CUDA is off by default. Enable with:
```bash
ERLLAMA_OPTS=-DGGML_CUDA=ON rebar3 compile
```
## macOS (Apple Silicon and Intel)
```bash
brew install erlang@28 rebar3 cmake
echo 'export PATH="$(brew --prefix erlang@28)/bin:$PATH"' >> ~/.zshrc
rebar3 compile
```
Metal and Apple BLAS (Accelerate) are auto-detected and on by
default. Compile is ~30 s after the first ggml build is cached.
## FreeBSD (14.2 / 14.4)
```sh
# The cached FreeBSD VM image (or a freshly-installed system) ships
# an older libpcre2 than the git package in the latest pkg repo
# expects (PCRE2_10.47 not defined). Refresh first so git can load.
pkg install -y pcre2
# erllama needs OTP 28+; the base `erlang` package is 26.x.
# erlang-runtime28 installs OTP 28 under /usr/local/lib/erlang28.
pkg install -y erlang-runtime28 cmake bash gmake git
export PATH="/usr/local/lib/erlang28/bin:/usr/local/bin:$PATH"
# llama.cpp's build-info cmake script invokes `git rev-parse`. When
# the build directory's owner differs from the user (typical inside
# CI VMs), git refuses with "dubious ownership" — allow the path.
git config --global --add safe.directory "$PWD"
# rebar3 isn't always available as a pkg; fetch it once.
fetch https://github.com/erlang/rebar3/releases/download/3.25.0/rebar3 -o rebar3
chmod +x rebar3
./rebar3 compile
```
## Erlang ERTS detection
The build needs `erl_nif.h` from the Erlang installation. erllama
uses `c_src/CMake/FindErlang.cmake` (adopted from erlang-rocksdb)
which runs `erl -noshell -eval` to read `code:lib_dir/0` /
`code:root_dir/0` and exports `ERLANG_ERTS_INCLUDE_PATH`. If the
caller pre-sets the `ERTS_INCLUDE_DIR` environment variable, that
takes precedence (useful for cross-compilation or pinned headers).
## What the build produces
- `priv/erllama_nif.so` — the single NIF, statically linked against
the vendored `c_src/llama.cpp` (libllama, libggml, ggml-cpu, plus
the platform GPU/BLAS backends) and `c_src/crc32c.c`.
- `_build/default/lib/erllama/ebin/*.beam` — Erlang modules.
- `_build/cmake/` — CMake build dir; cached for incremental builds.
## Common build issues
- **`'erl_nif.h' file not found`** — `ERTS_INCLUDE_DIR` is wrong.
`FindErlang.cmake` should resolve it automatically; if it fails,
set the env var explicitly:
`ERTS_INCLUDE_DIR=$(erl -noshell -eval 'io:format("~s",[filename:join([code:root_dir(),"erts-"++erlang:system_info(version),"include"])]),halt().') rebar3 compile`.

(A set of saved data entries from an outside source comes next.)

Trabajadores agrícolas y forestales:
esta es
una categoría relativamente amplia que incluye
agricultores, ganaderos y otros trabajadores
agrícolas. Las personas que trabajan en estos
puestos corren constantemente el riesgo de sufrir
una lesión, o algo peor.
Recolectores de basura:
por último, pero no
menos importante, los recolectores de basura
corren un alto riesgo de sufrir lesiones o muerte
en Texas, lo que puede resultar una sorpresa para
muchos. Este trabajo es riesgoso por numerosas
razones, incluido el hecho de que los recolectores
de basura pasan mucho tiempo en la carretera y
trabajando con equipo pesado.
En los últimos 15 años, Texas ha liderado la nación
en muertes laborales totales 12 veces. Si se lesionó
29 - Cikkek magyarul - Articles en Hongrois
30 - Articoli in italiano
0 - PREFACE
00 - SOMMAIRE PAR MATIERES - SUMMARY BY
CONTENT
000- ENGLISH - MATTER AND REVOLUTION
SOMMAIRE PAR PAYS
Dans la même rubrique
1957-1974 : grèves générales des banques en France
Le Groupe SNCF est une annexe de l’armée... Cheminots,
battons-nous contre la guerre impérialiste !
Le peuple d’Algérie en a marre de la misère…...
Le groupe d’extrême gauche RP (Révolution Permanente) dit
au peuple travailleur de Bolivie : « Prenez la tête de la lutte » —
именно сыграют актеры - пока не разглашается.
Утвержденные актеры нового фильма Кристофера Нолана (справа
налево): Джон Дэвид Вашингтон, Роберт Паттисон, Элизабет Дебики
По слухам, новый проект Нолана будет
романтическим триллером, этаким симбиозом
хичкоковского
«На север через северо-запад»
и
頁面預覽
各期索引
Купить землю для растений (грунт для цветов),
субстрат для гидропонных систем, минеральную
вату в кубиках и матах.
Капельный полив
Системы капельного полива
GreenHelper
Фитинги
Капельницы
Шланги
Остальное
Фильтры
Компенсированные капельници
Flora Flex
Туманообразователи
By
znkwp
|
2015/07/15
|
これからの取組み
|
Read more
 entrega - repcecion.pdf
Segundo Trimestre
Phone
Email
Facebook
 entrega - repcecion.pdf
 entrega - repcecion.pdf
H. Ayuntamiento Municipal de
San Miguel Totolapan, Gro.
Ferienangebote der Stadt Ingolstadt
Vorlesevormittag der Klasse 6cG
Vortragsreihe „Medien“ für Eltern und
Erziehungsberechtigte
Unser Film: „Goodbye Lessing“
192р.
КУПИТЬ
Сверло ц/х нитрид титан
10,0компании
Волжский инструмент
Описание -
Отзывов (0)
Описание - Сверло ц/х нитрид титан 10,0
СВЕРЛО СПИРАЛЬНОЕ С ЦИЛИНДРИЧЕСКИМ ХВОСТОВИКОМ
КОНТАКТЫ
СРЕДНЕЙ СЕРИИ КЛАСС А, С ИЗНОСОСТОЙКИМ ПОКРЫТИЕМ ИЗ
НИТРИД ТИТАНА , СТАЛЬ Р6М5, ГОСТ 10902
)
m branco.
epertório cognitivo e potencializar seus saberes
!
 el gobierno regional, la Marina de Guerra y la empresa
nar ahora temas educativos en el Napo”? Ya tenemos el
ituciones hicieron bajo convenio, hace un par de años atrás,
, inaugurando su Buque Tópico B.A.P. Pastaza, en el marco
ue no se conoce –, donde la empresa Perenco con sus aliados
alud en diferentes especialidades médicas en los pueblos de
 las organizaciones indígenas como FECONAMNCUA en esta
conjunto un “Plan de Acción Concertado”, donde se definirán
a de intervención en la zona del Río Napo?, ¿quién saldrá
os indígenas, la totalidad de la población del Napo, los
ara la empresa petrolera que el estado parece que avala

- **`R_X86_64_TPOFF32 against hidden symbol gomp_tls_data`** — your
`libgomp.a` is non-PIC. erllama's CMakeLists already sets
`GGML_OPENMP OFF` to avoid this. If you re-enabled OpenMP, build
a PIC `libgomp` or leave it off.
- **`PCRE2_10.47 not defined`** when running git on FreeBSD — refresh
`pcre2` first: `pkg install -y pcre2`. The cached VM image lags
the latest repo.
- **macOS metal init slow on first model load** — the lazy
`llama_backend_init` runs on the first `erllama:load_model/1` call
and discovers Metal devices. eunit cases that load a model need
a generator timeout >5 s; see
`test/erllama_nif_tests.erl:load_model_rejects_non_existent_path_test_/0`
for the pattern.
## Verifying the build
```bash
rebar3 fmt --check
rebar3 compile
rebar3 xref
rebar3 dialyzer
rebar3 lint
rebar3 eunit # 162 tests, 0 failures
rebar3 ct # 7 stub-backend cases pass; 6 real-model cases skip
```
End-to-end against a real GGUF:
```bash
LLAMA_TEST_MODEL=/path/to/tinyllama-1.1b-chat.gguf \
rebar3 ct --suite=test/erllama_real_model_SUITE
```
Without the env var the suite skips, so default `rebar3 ct` stays
green on machines without a model file.
## Bumping the vendored llama.cpp
See [UPDATE_LLAMA.md](../UPDATE_LLAMA.md) at the project root.